Similar to New Jersey, the U.S. District Court for the District of Delaware is split on whether a corporation subjects itself to general in personam jurisdiction in a forum by registering to do business in that forum. Compare Acorda Therapeutics, Inc. v. Mylan Pharm. Inc., 78 F. Supp. 3d 572, 588 (D. Del. 2015), aff’d, 817 F.3d 755 (Fed. Cir. 2016) (holding that “Daimler does not eliminate consent as a basis for a state to establish general jurisdiction over a corporation which has appointed an agent for service of process in that state, as is required as part of registering to do business in that state”), with AstraZeneca AB v. Mylan Pharm., Inc., 72 F. Supp. 3d 549 (D. Del. 2014), motion to certify appeal granted sub nom. AstraZeneca AB v. Aurobindo Pharma Ltd., No. CV 14-664-GMS, 2014 WL 7533913 (D. Del.

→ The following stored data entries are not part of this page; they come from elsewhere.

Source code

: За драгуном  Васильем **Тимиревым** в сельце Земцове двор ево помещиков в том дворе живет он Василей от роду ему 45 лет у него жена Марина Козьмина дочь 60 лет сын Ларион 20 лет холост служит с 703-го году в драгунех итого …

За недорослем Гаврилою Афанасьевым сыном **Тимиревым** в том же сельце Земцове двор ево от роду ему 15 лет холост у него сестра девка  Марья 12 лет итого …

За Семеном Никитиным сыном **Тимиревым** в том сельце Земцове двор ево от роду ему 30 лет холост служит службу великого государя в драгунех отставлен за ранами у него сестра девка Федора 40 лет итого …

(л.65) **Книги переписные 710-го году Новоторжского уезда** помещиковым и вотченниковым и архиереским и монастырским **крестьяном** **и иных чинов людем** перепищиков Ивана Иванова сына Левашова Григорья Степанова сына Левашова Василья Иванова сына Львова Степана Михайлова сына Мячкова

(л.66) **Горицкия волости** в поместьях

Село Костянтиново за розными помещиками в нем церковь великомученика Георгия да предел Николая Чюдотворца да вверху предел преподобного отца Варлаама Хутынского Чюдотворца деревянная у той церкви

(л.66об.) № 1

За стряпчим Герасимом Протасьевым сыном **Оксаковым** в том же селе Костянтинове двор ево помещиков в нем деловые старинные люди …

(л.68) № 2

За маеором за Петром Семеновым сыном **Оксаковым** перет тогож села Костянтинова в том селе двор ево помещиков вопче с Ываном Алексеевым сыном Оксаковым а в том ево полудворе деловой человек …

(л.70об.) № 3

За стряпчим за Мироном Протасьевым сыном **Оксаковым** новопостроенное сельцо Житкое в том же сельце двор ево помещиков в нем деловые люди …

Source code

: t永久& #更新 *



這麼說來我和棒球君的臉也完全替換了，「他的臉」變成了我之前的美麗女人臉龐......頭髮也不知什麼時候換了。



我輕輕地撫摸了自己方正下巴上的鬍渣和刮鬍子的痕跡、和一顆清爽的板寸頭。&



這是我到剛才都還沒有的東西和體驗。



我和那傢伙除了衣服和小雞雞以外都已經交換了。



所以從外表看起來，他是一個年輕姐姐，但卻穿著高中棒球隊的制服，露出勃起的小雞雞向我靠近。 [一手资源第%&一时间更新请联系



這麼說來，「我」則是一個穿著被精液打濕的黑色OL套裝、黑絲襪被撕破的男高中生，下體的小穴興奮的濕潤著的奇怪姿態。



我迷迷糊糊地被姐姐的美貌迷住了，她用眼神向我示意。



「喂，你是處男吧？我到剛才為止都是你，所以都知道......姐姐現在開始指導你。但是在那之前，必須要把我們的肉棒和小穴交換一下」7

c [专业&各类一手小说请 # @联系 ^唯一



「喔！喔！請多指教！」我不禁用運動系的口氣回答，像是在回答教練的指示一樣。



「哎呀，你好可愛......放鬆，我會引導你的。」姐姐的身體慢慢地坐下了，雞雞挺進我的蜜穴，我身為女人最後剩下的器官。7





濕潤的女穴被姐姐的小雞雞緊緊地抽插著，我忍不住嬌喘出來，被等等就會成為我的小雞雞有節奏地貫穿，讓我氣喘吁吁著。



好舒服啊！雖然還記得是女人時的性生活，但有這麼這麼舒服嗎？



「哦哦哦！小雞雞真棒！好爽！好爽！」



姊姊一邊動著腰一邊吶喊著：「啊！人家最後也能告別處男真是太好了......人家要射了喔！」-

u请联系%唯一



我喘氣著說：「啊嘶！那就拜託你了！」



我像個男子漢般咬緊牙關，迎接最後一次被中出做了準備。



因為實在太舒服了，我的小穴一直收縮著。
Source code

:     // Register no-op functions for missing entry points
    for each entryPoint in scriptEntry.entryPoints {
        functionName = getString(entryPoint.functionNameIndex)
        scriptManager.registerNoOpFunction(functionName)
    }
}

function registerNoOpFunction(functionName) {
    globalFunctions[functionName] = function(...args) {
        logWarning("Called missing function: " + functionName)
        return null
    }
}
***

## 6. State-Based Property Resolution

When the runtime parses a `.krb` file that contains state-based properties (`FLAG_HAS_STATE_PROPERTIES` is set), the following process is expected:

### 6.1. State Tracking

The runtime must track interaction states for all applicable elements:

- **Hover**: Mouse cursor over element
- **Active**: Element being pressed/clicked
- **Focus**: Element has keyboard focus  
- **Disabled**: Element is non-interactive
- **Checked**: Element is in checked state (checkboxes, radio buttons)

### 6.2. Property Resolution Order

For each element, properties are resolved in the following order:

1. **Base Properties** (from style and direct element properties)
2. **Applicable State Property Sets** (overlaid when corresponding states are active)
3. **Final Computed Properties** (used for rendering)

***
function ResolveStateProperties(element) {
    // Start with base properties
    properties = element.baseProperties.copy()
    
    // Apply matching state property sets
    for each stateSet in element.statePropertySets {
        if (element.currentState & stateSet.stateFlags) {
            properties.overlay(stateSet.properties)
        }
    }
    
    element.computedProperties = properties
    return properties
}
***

Dec. 17, 2014), and aff’d sub nom. Acorda Therapeutics Inc. v. Mylan Pharm. Inc., 817 F.3d 755 (Fed. Cir. 2016) (holding that based on the holding in Daimler, the defendant’s compliance with Delaware’s registration statutes, which are mandatory for doing business within the state, cannot establish consent to jurisdiction).
Some decisions in Pennsylvania and New York have embraced the new standard
The Eastern District of Pennsylvania and the Southern District of New York appear to be on the same page in that decisions of both courts have held that registering to do business in the forum is not enough to confer general in personam jurisdiction. The Southern District of New York has held that, “after Daimler,… being registered to do business is insufficient to confer general jurisdiction in a state that is neither its state of incorporation or its principal place of business.” Chatwal Hotels & Resorts LLC v. Dollywood Co., 90 F. Supp. 3d 97, 105 (S.D.N.Y. 2015). Likewise, where plaintiff alleged that defendants were registered to do business in the forum state and therefore should be subject to general jurisdiction, the Eastern District of Pennsylvania found that “applying the considerations of Daimler and Goodyear, the mere allegation that defendants operate in the State does not render defendants “at home” in Pennsylvania and subject it to general jurisdiction here.” Spear v. Marriott Hotel Servs., Inc., No. CV 15-6447, 2016 WL 194071, at *3 (E.D. Pa. Jan. 15, 2016). But, in the post-Daimler decision in Bradley v. Powell, No. 15-04025, 2015 WL 5544507, at *5 n.2 (E.D. Pa. Sept. 18, 2015), the court suggested that a foreign corporation’s registration to do business in Pennsylvania likely equated with its consent to general in personam jurisdiction in that forum.
Essentially, Daimler reduces the number of states in which a corporate defendant may be sued under general in personam jurisdiction, and shifts the emphasis to a consent analysis and a specific in personam jurisdiction analysis in those states where there are sufficient contacts under the law.